* What to produce *
Count how many lines in the data hold the word "view", and give that number alone.

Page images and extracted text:
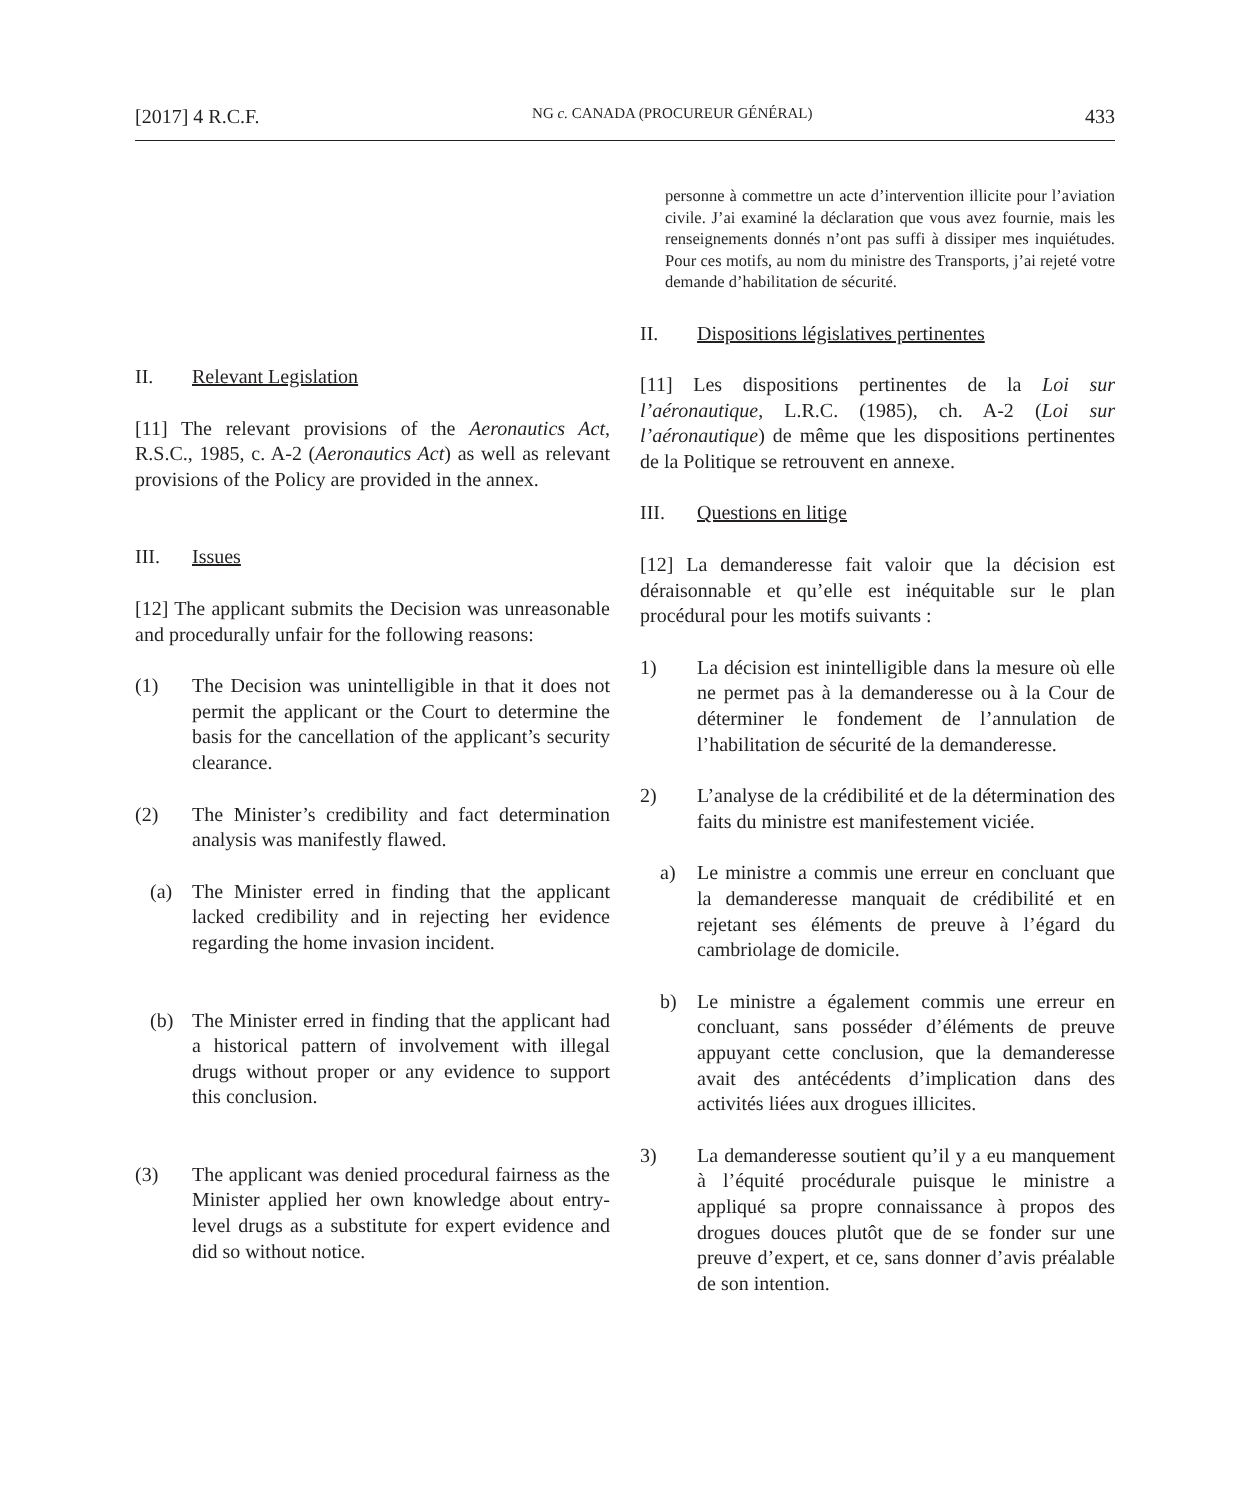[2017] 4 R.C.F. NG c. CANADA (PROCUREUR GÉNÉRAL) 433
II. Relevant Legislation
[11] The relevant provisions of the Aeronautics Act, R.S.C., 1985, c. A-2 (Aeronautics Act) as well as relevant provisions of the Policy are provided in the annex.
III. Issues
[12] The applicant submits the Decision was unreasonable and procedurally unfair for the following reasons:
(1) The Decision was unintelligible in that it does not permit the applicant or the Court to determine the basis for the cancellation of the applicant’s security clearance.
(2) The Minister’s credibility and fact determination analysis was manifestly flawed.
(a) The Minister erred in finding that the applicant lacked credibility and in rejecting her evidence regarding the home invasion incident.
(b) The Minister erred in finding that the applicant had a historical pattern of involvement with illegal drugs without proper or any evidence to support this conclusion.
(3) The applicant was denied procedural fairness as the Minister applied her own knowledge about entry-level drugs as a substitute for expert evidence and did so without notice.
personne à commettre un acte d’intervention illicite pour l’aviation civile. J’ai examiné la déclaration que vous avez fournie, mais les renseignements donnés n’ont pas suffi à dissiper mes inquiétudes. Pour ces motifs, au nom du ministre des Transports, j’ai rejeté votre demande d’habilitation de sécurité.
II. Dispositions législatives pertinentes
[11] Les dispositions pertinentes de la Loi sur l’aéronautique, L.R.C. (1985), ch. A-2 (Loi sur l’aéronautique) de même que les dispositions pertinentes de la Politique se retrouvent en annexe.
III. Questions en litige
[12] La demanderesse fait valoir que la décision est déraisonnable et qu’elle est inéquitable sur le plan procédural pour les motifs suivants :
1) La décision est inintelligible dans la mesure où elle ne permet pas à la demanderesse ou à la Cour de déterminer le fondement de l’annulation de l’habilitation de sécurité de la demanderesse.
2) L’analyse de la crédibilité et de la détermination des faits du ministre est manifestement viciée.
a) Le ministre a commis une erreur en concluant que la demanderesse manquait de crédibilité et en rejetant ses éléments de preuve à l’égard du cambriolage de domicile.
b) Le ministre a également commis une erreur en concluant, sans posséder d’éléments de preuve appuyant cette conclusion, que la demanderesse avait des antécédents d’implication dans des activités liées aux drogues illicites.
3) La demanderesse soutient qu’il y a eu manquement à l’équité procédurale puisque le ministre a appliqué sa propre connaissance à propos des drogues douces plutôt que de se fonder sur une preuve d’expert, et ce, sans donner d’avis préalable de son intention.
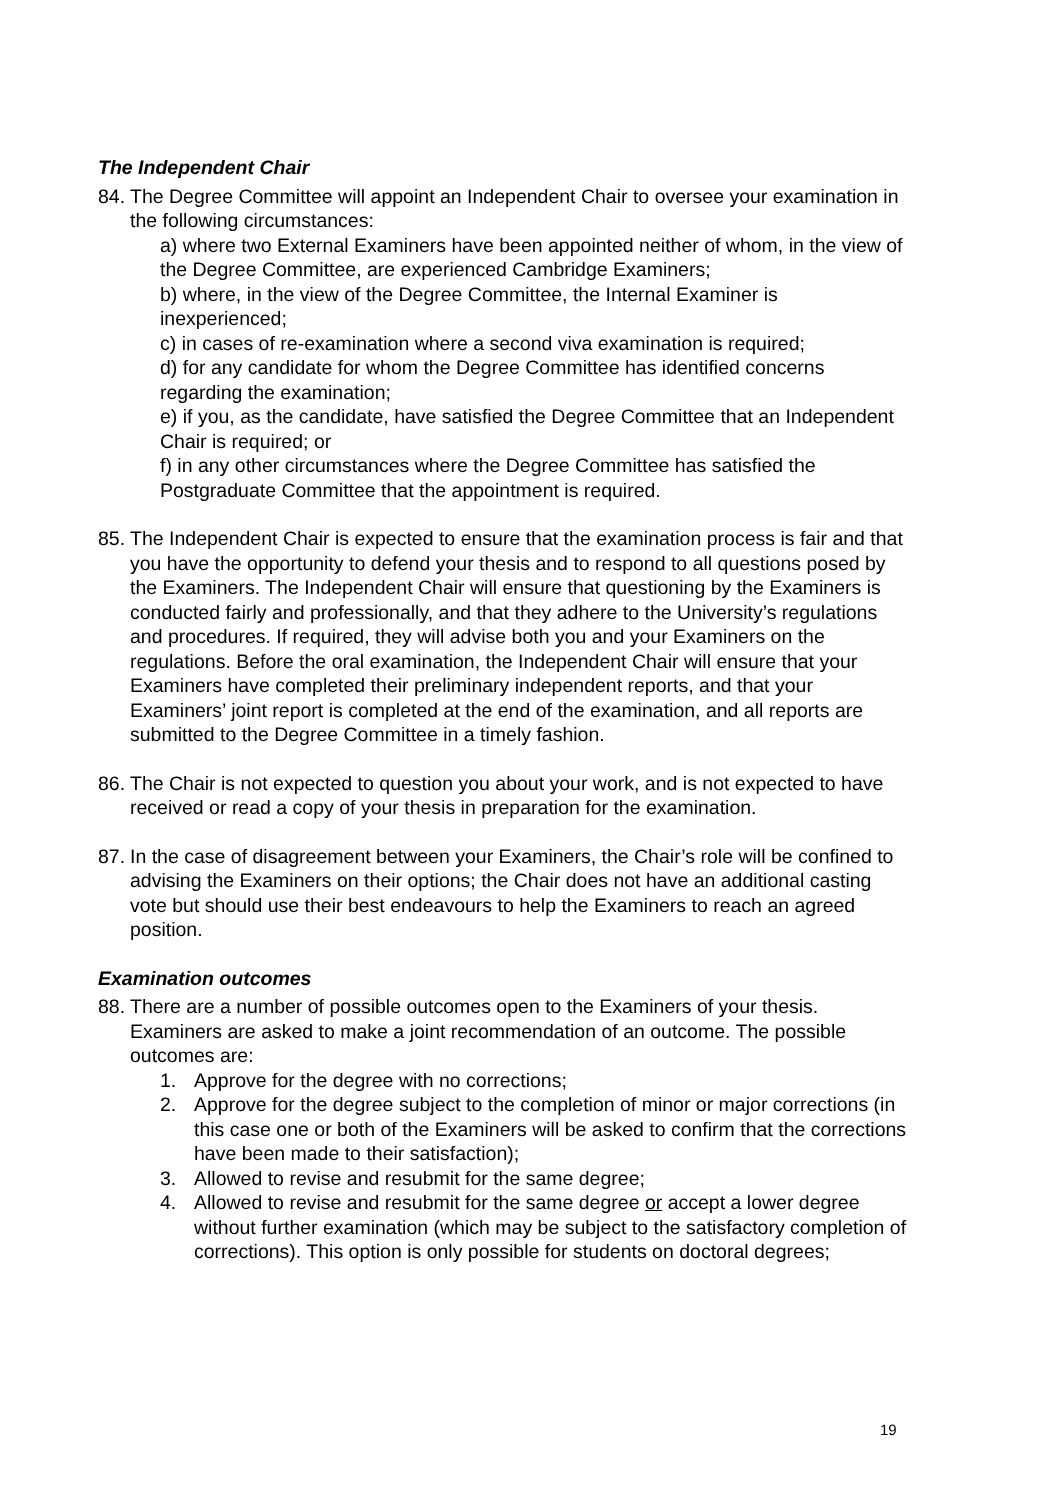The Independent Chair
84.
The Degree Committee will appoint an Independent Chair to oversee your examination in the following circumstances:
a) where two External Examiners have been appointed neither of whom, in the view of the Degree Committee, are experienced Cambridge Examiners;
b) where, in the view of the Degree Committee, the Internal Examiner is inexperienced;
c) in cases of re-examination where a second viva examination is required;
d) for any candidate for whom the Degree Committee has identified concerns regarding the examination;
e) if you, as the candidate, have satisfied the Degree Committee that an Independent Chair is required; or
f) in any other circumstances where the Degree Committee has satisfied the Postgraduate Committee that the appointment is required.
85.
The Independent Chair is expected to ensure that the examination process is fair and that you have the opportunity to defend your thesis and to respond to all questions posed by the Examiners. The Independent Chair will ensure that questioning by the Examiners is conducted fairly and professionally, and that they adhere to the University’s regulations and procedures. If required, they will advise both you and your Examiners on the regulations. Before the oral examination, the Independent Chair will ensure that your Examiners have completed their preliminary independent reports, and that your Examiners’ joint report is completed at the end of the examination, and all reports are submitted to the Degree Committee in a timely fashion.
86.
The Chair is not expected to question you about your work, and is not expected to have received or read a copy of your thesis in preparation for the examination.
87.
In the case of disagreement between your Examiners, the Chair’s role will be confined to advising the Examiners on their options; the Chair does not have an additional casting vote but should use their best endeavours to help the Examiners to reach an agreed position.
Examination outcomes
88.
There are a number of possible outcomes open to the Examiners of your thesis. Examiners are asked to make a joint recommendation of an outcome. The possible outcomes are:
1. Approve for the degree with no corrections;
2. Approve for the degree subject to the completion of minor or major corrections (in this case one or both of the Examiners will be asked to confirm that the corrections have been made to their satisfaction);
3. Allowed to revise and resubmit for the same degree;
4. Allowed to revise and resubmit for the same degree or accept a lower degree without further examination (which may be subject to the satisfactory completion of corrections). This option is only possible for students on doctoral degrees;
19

* Answer to the exercise *
2